**과제 안내:** 아래 레코드의 각 줄을 빈 줄은 빼고 '번호' 열과 '내용' 열로 이루어진 Markdown 표로 옮기되, '번호' 열에는 행 순번을, '내용' 열에는 그 줄을 적으세요. 그림은 답에 넣지 마세요.

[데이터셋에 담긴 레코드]
***
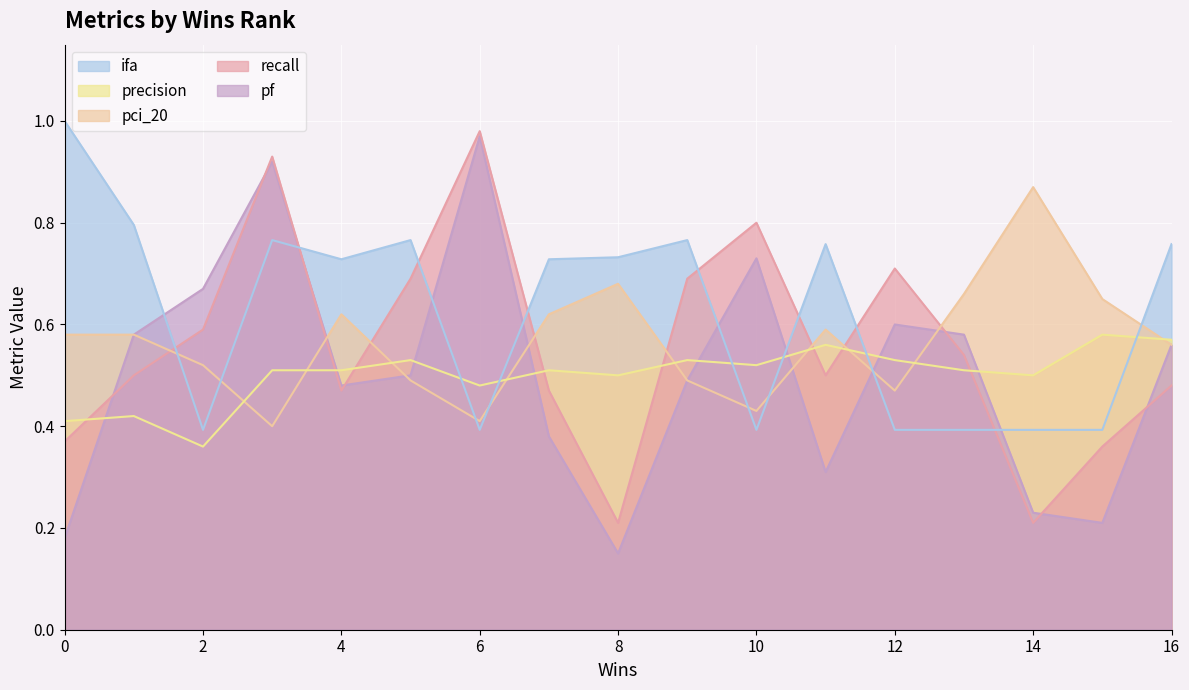

Reading left to right, list all the values displayed in this chart.

pf: 0.2	0.6	0.7	0.9	0.5	0.5	1.0	0.4	0.1	0.5	0.7	0.3	0.6	0.6	0.2	0.2	0.6
recall: 0.4	0.5	0.6	0.9	0.5	0.7	1.0	0.5	0.2	0.7	0.8	0.5	0.7	0.5	0.2	0.4	0.5
pci_20: 0.6	0.6	0.5	0.4	0.6	0.5	0.4	0.6	0.7	0.5	0.4	0.6	0.5	0.7	0.9	0.7	0.6
precision: 0.4	0.4	0.4	0.5	0.5	0.5	0.5	0.5	0.5	0.5	0.5	0.6	0.5	0.5	0.5	0.6	0.6
ifa: 1.0	0.8	0.4	0.8	0.7	0.8	0.4	0.7	0.7	0.8	0.4	0.8	0.4	0.4	0.4	0.4	0.8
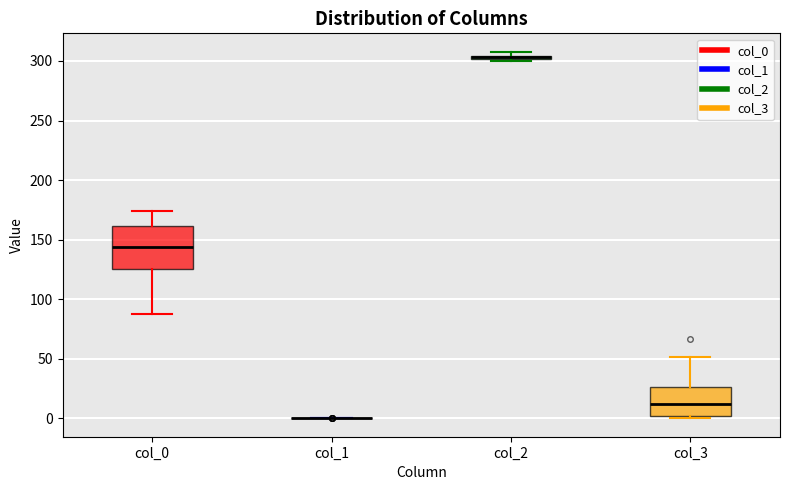

Which box is the tallest, from its lower edge to its upper edge?

col_0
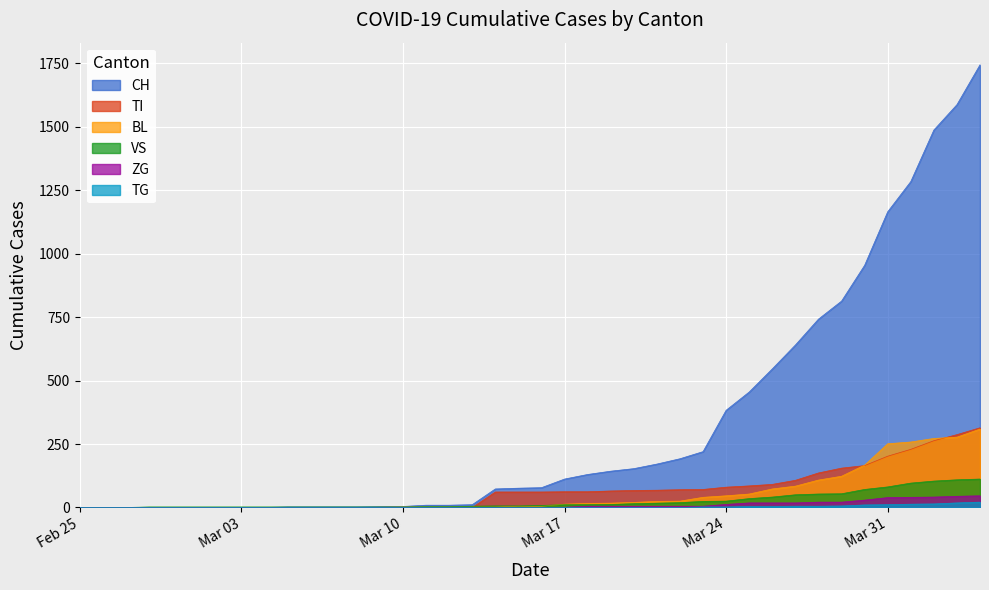

Which series has the widest spread of values?

CH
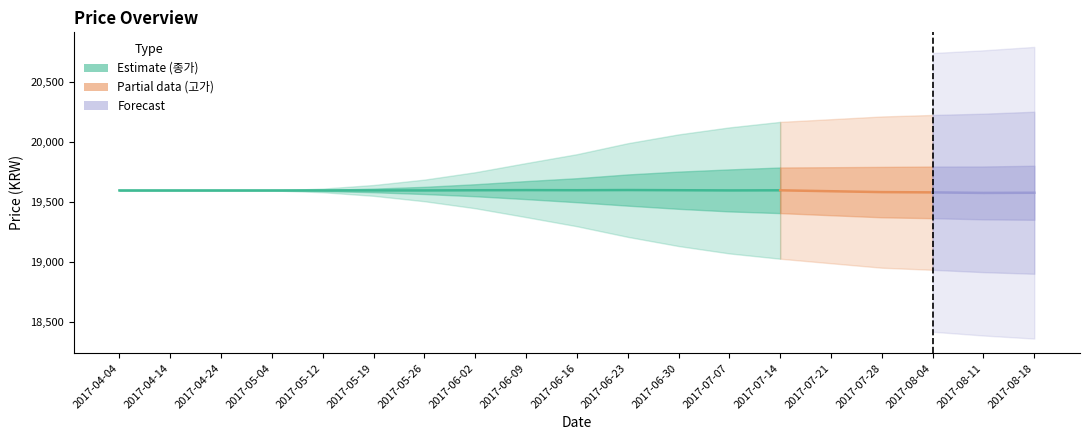

Does the chart have visible grid lines?

No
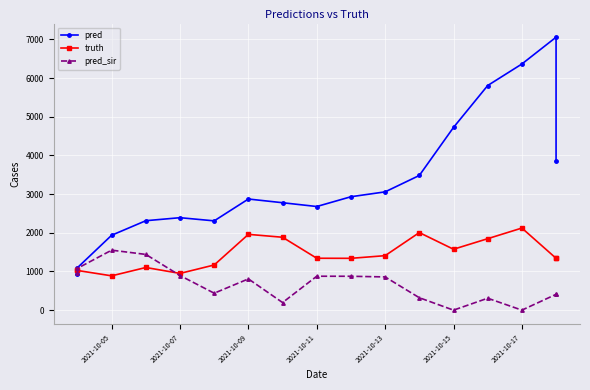

After their last crossing, which series has the higher values: truth or pred?

pred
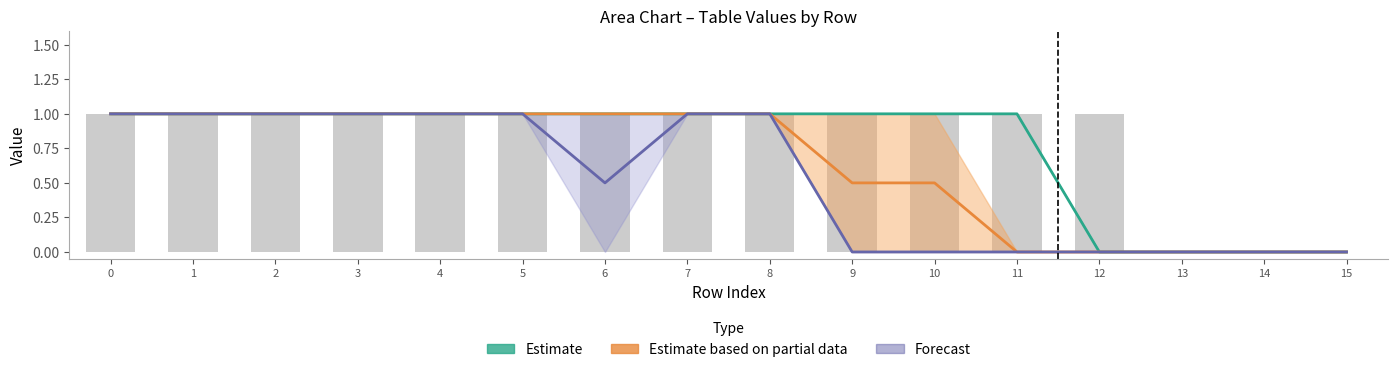

At which label is col_0 (bar) closest to 0?

13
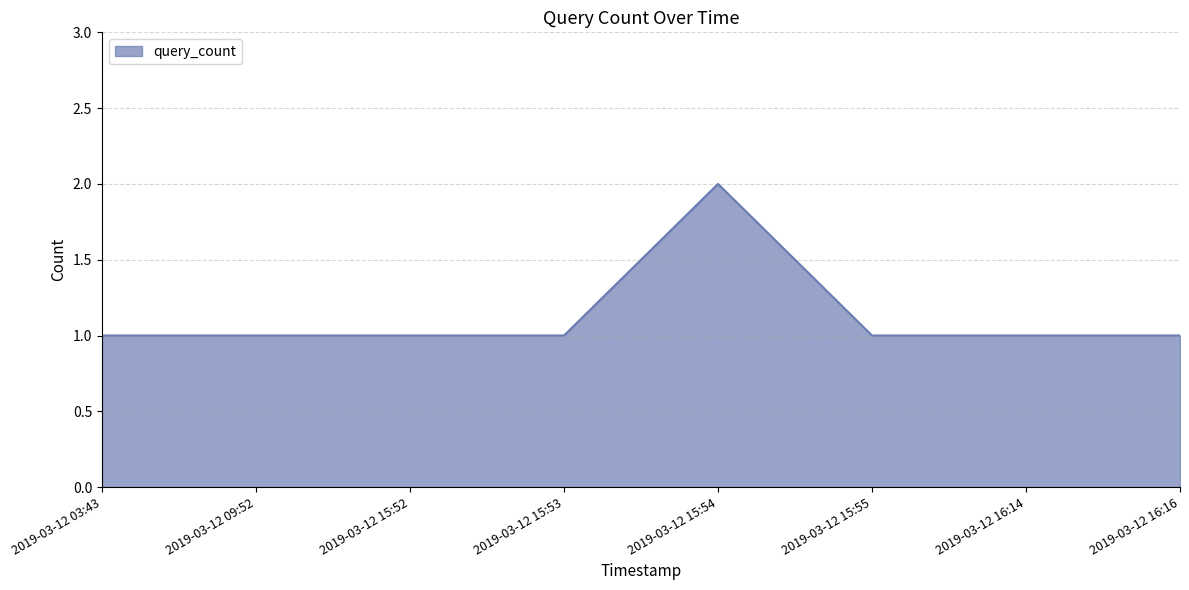

Between 2019-03-12 15:52 and 2019-03-12 15:54, which is larger?

2019-03-12 15:54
***
**답변:**
| 번호 | 내용 |
|---|---|
| 1 | Reading left to right, list all the values displayed in this chart. |
| 2 | pf: 0.2	0.6	0.7	0.9	0.5	0.5	1.0	0.4	0.1	0.5	0.7	0.3	0.6	0.6	0.2	0.2	0.6 |
| 3 | recall: 0.4	0.5	0.6	0.9	0.5	0.7	1.0	0.5	0.2	0.7	0.8	0.5	0.7	0.5	0.2	0.4	0.5 |
| 4 | pci_20: 0.6	0.6	0.5	0.4	0.6	0.5	0.4	0.6	0.7	0.5	0.4	0.6	0.5	0.7	0.9	0.7	0.6 |
| 5 | precision: 0.4	0.4	0.4	0.5	0.5	0.5	0.5	0.5	0.5	0.5	0.5	0.6	0.5	0.5	0.5	0.6	0.6 |
| 6 | ifa: 1.0	0.8	0.4	0.8	0.7	0.8	0.4	0.7	0.7	0.8	0.4	0.8	0.4	0.4	0.4	0.4	0.8 |
| 7 | Which box is the tallest, from its lower edge to its upper edge? |
| 8 | col_0 |
| 9 | Which series has the widest spread of values? |
| 10 | CH |
| 11 | Does the chart have visible grid lines? |
| 12 | No |
| 13 | After their last crossing, which series has the higher values: truth or pred? |
| 14 | pred |
| 15 | At which label is col_0 (bar) closest to 0? |
| 16 | 13 |
| 17 | Between 2019-03-12 15:52 and 2019-03-12 15:54, which is larger? |
| 18 | 2019-03-12 15:54 |